> _EXERCISE_
Pull out each line in the rows that contains the string "repository". Matches must agree in case.

-- MATERIAL FOR THE TASK follows --

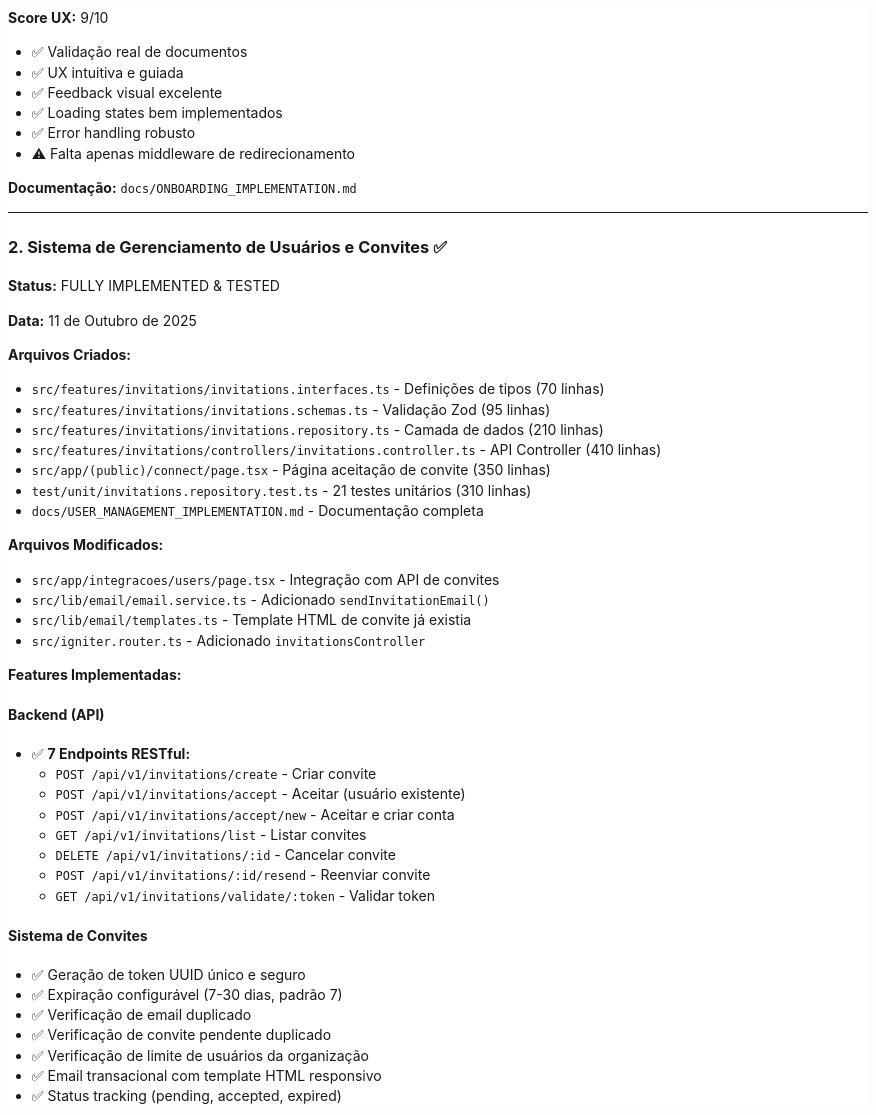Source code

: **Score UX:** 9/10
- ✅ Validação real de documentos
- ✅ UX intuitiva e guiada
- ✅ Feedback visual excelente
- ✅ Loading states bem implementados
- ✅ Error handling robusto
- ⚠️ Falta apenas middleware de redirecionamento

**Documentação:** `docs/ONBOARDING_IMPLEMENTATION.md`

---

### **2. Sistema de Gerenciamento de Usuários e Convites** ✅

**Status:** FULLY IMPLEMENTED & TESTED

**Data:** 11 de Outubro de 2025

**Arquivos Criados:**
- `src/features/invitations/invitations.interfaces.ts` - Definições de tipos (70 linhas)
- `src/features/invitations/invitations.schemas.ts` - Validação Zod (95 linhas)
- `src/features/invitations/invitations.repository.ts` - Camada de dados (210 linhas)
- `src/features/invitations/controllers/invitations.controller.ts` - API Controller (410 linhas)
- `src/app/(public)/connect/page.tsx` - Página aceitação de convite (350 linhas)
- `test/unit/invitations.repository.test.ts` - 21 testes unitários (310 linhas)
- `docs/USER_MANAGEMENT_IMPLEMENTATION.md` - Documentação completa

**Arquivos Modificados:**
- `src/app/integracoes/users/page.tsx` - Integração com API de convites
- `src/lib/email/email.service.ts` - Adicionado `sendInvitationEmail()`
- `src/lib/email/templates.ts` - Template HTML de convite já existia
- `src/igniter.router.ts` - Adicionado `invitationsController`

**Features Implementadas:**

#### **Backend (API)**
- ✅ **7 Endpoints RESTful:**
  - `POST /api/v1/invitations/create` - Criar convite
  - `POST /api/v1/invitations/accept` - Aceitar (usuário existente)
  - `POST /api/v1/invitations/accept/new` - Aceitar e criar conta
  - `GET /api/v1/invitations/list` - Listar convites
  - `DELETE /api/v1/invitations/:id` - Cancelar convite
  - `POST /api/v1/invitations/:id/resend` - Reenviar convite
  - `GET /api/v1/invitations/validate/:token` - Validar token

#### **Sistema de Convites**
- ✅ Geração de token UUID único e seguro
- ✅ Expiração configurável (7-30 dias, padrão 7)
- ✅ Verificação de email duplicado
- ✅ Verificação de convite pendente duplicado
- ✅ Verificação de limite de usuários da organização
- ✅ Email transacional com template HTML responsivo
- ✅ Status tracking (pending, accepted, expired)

-- MATERIAL FOR THE TASK concluded --

> _COMPLETED TASK_
- `src/features/invitations/invitations.repository.ts` - Camada de dados (210 linhas)
- `test/unit/invitations.repository.test.ts` - 21 testes unitários (310 linhas)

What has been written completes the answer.